:: TEXT ::
=== Section Start ===

Opera productions include: Mozart’s The Magic Flute, Shostakovich’s The Nose, and Alban Berg’s Lulu, and have been seen at opera houses including: the Metropolitan Opera in New York, La Scala in Milan, English National Opera in London, Opera de Lyon, Amsterdam opera, and others. Summer 2017 saw the premiere of Kentridge’s production of Berg’s Wozzeck for the Salzburg Festival.

The 5-channel video and sound installation The Refusal of Time was made for Documenta (13) in 2012; since then it has been seen in cities around the world. More Sweetly Play the Dance, an 8-channel video projection shown first seen in Amsterdam in April 2015, and Notes Toward a Model Opera, a three-screen projection looking at the Chinese Cultural Revolution, made for an exhibition in Beijing in 2015; both have been presented in many other cities since. Kentridge’s ambitious yet ephemeral public art project for Rome, Triumphs & Laments (a 500 m frieze of figure power-washed from pollution and bacterial growth on the walls of the Tiber River) opened in April 2016 with a performance of live music composed by Philip Miller and a procession of shadow figures.

=== Section End ===

:: REQUIRED WORK ::
Write the next part of the text about Kentridge's opera productions and installations, picking up after its last sentence. The entries have no connection to the text on Kentridge's work.

:: INPUT DATA ::
=== Section Start ===

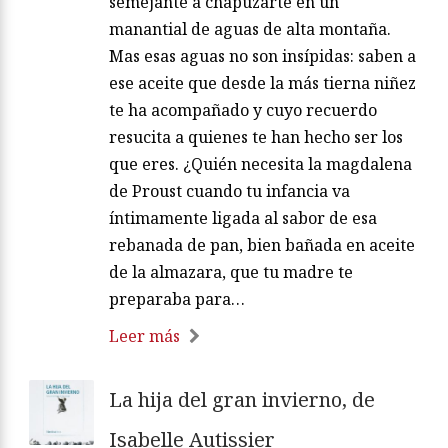
semejante a chapuzarte en un
manantial de aguas de alta montaña.
Mas esas aguas no son insípidas: saben a
ese aceite que desde la más tierna niñez
te ha acompañado y cuyo recuerdo
resucita a quienes te han hecho ser los
que eres. ¿Quién necesita la magdalena
de Proust cuando tu infancia va
íntimamente ligada al sabor de esa
rebanada de pan, bien bañada en aceite
de la almazara, que tu madre te
preparaba para…
Leer más
La hija del gran invierno, de
Isabelle Autissier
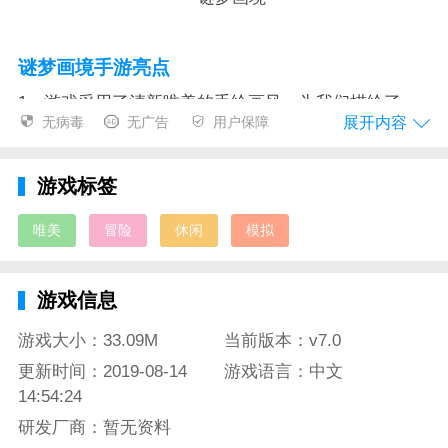
谜梦画境手游亮点
1、游戏采用了清新唯美的手绘画风，为我们描绘了一
展开内容
无病毒
无广告
用户保障
幅充满了五彩缤纷的童话世界，让我们在这里可以享受
到自由的冒险旅程;
游戏标签
2、各种奇怪的梦境，在里面发生的一系列怪异现象，
我们需要寻找不同的线索，不断分析每一个过程和谜
唯美
冒险
休闲
模拟
题，揭开背后隐藏的真相;
3、这是一款关于解谜类的冒险手游，主角被梦境缠
游戏信息
绕，他走不出这个奇怪的地方，不断的在封闭的空间当
游戏大小：33.09M
当前版本：v7.0
中游历，只有找到解开谜题的钥匙，才可以逃出这个神
更新时间：2019-08-14
游戏语言：中文
秘的世界。
14:54:24
研发厂商：暂无资料
谜梦画境手游测评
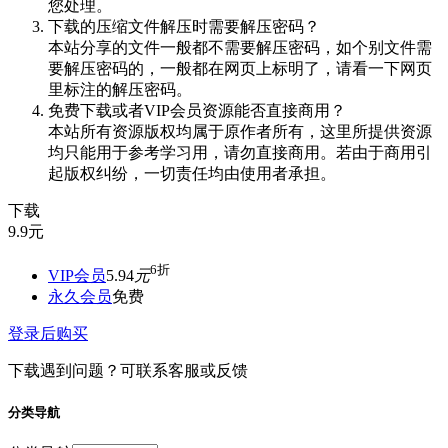
您处理。
下载的压缩文件解压时需要解压密码？
本站分享的文件一般都不需要解压密码，如个别文件需
要解压密码的，一般都在网页上标明了，请看一下网页
里标注的解压密码。
免费下载或者VIP会员资源能否直接商用？
本站所有资源版权均属于原作者所有，这里所提供资源
均只能用于参考学习用，请勿直接商用。若由于商用引
起版权纠纷，一切责任均由使用者承担。
下载
9.9
元
6折
VIP会员
5.94
元
永久会员
免费
登录后购买
下载遇到问题？可联系客服或反馈
分类导航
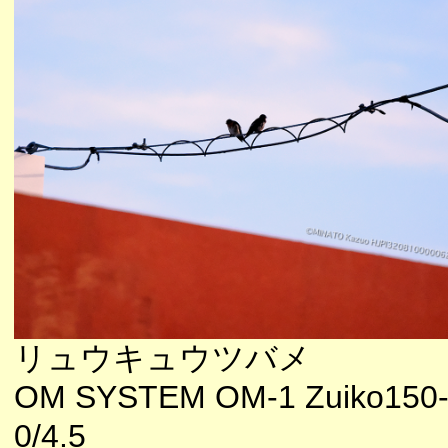
リュウキュウツバメ
OM SYSTEM OM-1 Zuiko150
0/4.5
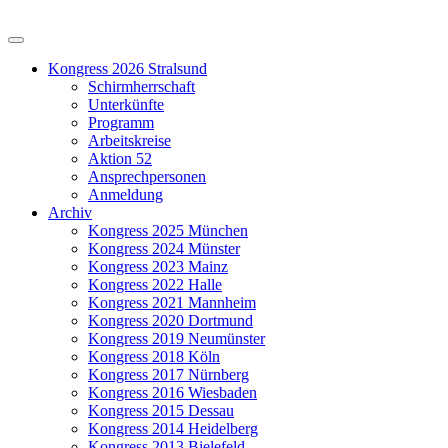
Kongress 2026 Stralsund
Schirmherrschaft
Unterkünfte
Programm
Arbeitskreise
Aktion 52
Ansprechpersonen
Anmeldung
Archiv
Kongress 2025 München
Kongress 2024 Münster
Kongress 2023 Mainz
Kongress 2022 Halle
Kongress 2021 Mannheim
Kongress 2020 Dortmund
Kongress 2019 Neumünster
Kongress 2018 Köln
Kongress 2017 Nürnberg
Kongress 2016 Wiesbaden
Kongress 2015 Dessau
Kongress 2014 Heidelberg
Kongress 2013 Bielefeld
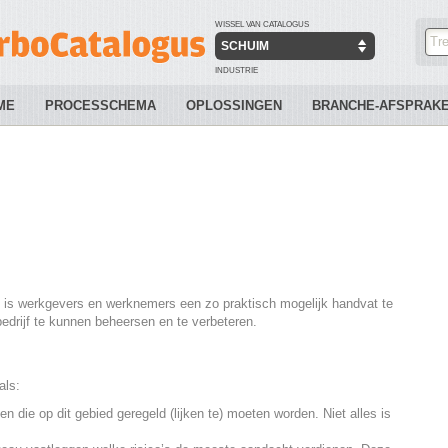
WISSEL VAN CATALOGUS
SCHUIM
INDUSTRIE
ME
PROCESSCHEMA
OPLOSSINGEN
BRANCHE-AFSPRAK
s is werkgevers en werknemers een zo praktisch mogelijk handvat te
drijf te kunnen beheersen en te verbeteren.
als:
n die op dit gebied geregeld (lijken te) moeten worden. Niet alles is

=== Section End ===

:: ANSWER ::
Forthcoming projects include: The Head & the Load, a large production to be seen at the Park Avenue Armory in New York and the Tate Turbine Hall in London in 2018.

Kentridge is the recipient of honorary doctorates from several universities including Yale and the University of London, and in 2012 he presented the Charles Eliot Norton Lectures at Harvard University. In 2010, he received the Kyoto Prize. In 2015 he was appointed an Honorary Academician of the Royal Academy in London. In October 2017, he received the Princesa de Asturias Award for the arts.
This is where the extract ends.